À l’automne 2021, un musée danois s’est retrouvé dans une situation déroutante. Le KUNSTEN Museum of Modern Art à Aalborg attendait avec impatience le dévoilement de deux œuvres commandées à l’artiste Jens Haaning. Cependant, lorsqu’ils ont ouvert les caisses, ils ont été confrontés à un spectacle surprenant : des toiles blanches. L’artiste avait baptisé cette création énigmatique Take the Money and Run (prenez l’argent et fuyez).

Le musée avait accordé à M. Haaning 534 000 couronnes danoises, soit environ 71 650 euros, pour intégrer les billets dans deux œuvres d’art illustrant le revenu annuel moyen d’un Danois et d’un Autrichien. Elles soulignaient l’écart important entre les salaires au sein de l’Union européenne. Au lieu de cela, M. Haaning a donné au musée des toiles vierges et a déclaré : « L’œuvre, c’est que j’ai pris leur argent ».

M. Haaning avait reçu 534 000 couronnes danoises pour intégrer les billets dans deux œuvres d'art illustrant les disparités salariales au sein de l'UE.
M. Haaning avait reçu 534 000 couronnes danoises pour intégrer les billets dans deux œuvres d’art illustrant les disparités salariales au sein de l’UE. Crédit photo : KUNSTEN Museum of Modern Art

La décision juridique

À la suite de ces événements inhabituels, un tribunal de Copenhague a rendu une décision, rapporte le média danois DR. Jens Haaning a été sommé de rembourser la majeure partie du prêt, qui s’élevait à environ 66 400 euros.

Jens Haaning a exprimé ses sentiments à propos de cette décision : « Je suis choqué, mais en même temps, c’est exactement ce que j’avais imaginé ». Cette décision a représenté un défi pour l’artiste, qui s’est trouvé confronté à la tâche ardue de rembourser une somme substantielle.

Un tribunal de Copenhague a ordonné à M. Haaning de rembourser la majeure partie de la somme, soit environ 66 400 euros.
Un tribunal de Copenhague a ordonné à M. Haaning de rembourser la majeure partie de la somme, soit environ 66 400 euros. Crédit photo : Morten Germund

Les difficultés financières du musée

Le directeur du Kunsten Museum, Lasse Andersson, a souligné les difficultés financières auxquelles l’institution est confrontée. Il a expliqué que les ressources financières n’étaient pas illimitées et que chaque dépense faisait l’objet d’un examen attentif. Les fonds du prêt provenaient du budget d’entretien et de maintenance du musée.

Le juge a tenu compte de certaines déductions du montant du prêt.
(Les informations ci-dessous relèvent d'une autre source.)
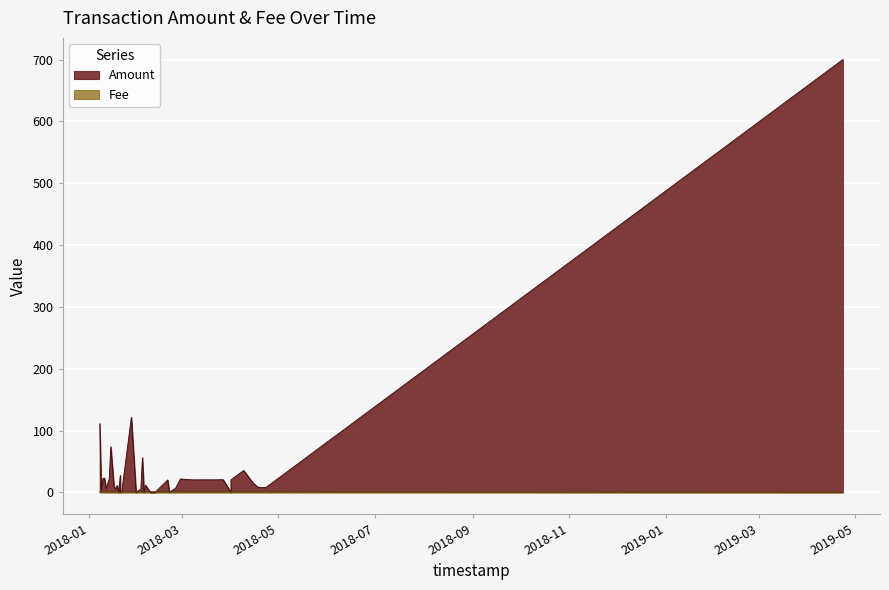

Which series has the widest spread of values?

Amount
En effet, 5 250 euros ont été déduits pour les honoraires de l’artiste et les frais de visionnement, le musée ayant tout de même exposé les toiles blanches dans le cadre de son exposition Work It Out.

Les conservateurs du musée considéraient l'œuvre de Haaning comme un commentaire sur la place de l'art dans un système capitaliste.
Les conservateurs du musée considéraient l’œuvre de Haaning comme un commentaire sur la place de l’art dans un système capitaliste. Crédit photo : KUNSTEN Museum of Modern Art

L’art dans un système capitaliste

Les conservateurs du Kunsten Museum ont proposé un point de vue sur l’œuvre de Haaning. Ils y voient un commentaire sur le lien entre le monde de l’art et le capitalisme. Le musée a déclaré dans son guide de l’exposition : « La nouvelle œuvre de Haaning, Take the Money and Run, est aussi une reconnaissance du fait que les œuvres d’art, malgré les intentions contraires, font partie d’un système capitaliste qui valorise une œuvre en fonction de certaines conditions arbitraires ».

Jens Haaning est maintenant confronté à une situation difficile. Il a fait part de ses difficultés financières, déclarant qu’il n’avait pas les moyens de rembourser le musée. Cette situation présente un mélange complexe d’expression artistique, d’obligations financières et de jugements juridiques.